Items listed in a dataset
# # # # # # #

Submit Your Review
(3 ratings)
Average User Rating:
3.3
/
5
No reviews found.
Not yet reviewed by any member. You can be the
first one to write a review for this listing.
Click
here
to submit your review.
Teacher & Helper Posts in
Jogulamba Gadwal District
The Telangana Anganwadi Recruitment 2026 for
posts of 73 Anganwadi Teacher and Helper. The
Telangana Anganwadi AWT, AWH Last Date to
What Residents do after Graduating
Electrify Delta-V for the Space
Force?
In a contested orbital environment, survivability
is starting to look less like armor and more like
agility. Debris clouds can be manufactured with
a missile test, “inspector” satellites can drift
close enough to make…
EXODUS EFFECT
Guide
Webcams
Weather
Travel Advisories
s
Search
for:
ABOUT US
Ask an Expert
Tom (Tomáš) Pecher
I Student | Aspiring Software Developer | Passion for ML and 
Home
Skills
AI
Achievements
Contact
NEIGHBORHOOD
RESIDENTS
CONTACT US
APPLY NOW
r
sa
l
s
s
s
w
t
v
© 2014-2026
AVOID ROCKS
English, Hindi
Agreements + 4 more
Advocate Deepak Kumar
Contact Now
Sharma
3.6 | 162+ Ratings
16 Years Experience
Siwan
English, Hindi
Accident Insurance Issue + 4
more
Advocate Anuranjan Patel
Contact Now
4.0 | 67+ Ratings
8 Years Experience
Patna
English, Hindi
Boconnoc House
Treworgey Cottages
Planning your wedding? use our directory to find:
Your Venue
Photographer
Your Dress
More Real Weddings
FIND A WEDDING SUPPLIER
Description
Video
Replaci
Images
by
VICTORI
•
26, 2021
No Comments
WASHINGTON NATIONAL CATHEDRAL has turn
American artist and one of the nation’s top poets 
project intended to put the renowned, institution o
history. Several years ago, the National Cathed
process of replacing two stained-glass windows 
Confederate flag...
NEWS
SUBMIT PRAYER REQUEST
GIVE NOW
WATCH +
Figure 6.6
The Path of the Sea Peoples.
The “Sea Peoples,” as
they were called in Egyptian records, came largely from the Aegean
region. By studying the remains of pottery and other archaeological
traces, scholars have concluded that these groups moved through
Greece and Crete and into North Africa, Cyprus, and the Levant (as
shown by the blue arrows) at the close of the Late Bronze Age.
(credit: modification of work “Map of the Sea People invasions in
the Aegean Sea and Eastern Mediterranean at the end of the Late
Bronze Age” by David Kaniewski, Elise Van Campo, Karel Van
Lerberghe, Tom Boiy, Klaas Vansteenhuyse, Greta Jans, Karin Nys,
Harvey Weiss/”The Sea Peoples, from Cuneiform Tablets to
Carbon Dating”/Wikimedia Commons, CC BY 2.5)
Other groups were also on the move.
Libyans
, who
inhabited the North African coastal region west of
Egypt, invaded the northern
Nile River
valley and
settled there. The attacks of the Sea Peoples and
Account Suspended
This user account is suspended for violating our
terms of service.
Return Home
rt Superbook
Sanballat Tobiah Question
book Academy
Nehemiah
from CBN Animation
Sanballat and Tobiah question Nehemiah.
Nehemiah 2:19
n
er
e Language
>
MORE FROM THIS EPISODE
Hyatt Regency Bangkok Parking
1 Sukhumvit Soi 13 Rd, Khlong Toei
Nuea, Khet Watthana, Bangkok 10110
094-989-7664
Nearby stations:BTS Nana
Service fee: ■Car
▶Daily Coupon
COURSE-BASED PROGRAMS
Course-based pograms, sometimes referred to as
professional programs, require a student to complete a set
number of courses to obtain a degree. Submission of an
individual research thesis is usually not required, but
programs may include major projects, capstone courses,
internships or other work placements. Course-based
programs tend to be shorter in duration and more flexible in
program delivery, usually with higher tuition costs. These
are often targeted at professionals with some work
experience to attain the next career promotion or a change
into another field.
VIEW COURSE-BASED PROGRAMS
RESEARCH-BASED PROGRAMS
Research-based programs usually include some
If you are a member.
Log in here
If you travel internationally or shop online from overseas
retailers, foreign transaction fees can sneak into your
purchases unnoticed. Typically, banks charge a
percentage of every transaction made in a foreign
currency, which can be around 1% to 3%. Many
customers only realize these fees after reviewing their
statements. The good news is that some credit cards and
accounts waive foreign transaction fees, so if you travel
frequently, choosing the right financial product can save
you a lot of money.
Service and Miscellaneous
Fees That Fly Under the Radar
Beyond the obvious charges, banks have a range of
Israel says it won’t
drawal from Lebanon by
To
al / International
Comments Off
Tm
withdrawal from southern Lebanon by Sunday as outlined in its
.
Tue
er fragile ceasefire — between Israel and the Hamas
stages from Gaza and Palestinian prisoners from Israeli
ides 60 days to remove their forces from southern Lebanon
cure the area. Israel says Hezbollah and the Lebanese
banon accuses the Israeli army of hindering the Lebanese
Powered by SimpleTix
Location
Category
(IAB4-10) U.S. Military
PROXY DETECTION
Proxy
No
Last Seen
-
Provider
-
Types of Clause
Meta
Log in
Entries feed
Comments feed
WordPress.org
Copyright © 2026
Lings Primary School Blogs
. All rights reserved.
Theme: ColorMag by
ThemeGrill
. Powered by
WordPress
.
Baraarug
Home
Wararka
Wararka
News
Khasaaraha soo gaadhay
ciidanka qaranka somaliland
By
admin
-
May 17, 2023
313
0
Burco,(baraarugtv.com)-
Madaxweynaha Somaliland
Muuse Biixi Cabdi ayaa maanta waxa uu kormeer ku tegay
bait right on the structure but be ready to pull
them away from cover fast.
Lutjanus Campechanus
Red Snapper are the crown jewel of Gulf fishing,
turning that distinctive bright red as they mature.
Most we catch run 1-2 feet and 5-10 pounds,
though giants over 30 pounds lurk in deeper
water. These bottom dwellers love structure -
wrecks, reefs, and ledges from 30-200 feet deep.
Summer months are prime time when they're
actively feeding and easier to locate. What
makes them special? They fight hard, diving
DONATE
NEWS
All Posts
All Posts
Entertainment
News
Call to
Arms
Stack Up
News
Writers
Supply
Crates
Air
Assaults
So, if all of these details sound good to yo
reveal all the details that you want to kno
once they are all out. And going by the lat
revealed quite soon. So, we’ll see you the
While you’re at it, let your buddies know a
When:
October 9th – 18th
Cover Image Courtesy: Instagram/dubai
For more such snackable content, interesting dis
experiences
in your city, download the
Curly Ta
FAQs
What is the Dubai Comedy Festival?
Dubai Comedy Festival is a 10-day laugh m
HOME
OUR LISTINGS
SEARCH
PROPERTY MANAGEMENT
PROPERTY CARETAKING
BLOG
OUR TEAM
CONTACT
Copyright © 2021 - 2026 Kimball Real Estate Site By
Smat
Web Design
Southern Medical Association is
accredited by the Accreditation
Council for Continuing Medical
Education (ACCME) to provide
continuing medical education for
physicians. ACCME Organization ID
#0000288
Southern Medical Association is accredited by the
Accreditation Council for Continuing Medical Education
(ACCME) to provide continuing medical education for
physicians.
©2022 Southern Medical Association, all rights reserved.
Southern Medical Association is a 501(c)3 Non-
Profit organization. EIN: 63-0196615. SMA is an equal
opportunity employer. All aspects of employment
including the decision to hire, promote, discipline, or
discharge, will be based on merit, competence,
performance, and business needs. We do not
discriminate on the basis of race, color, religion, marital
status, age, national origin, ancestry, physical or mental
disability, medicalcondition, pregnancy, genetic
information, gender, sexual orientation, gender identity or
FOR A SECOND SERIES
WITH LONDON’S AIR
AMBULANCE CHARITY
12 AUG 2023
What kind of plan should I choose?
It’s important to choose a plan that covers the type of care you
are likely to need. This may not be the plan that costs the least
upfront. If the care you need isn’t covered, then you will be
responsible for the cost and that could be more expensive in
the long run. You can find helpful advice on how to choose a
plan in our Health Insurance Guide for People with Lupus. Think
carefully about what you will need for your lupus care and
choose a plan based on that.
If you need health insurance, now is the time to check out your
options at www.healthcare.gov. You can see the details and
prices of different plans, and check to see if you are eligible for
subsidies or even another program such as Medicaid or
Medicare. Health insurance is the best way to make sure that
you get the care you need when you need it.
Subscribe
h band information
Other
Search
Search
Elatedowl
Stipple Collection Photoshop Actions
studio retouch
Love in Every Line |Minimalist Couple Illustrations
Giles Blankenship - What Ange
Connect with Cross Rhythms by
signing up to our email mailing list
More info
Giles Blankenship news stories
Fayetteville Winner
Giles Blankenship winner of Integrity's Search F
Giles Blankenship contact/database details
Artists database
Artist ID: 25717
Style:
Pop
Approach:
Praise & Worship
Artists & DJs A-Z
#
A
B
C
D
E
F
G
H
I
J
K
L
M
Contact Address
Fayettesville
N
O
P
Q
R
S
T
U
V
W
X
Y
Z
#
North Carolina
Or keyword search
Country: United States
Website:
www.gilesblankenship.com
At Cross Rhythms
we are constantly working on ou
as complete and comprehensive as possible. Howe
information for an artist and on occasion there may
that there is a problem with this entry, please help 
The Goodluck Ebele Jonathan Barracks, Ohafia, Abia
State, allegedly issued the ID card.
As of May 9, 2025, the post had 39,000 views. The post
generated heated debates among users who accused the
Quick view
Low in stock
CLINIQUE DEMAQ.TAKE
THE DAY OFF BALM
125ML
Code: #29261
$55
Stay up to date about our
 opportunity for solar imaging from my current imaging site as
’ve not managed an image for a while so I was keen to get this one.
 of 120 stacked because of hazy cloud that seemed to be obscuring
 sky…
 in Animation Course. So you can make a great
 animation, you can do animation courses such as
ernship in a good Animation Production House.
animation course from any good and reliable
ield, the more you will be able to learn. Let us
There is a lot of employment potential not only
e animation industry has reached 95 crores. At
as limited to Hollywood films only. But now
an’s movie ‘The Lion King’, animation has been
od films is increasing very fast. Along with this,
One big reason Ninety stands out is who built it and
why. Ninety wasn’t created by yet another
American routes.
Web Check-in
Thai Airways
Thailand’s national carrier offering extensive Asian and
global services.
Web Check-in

# # # # # # #

Write out, word for word, everything from the start of the lines down to and including the line that contains "Telangana Anganwadi AWT, AWH Last Date to".

* _Exercise response_:
Submit Your Review
(3 ratings)
Average User Rating:
3.3
/
5
No reviews found.
Not yet reviewed by any member. You can be the
first one to write a review for this listing.
Click
here
to submit your review.
Teacher & Helper Posts in
Jogulamba Gadwal District
The Telangana Anganwadi Recruitment 2026 for
posts of 73 Anganwadi Teacher and Helper. The
Telangana Anganwadi AWT, AWH Last Date to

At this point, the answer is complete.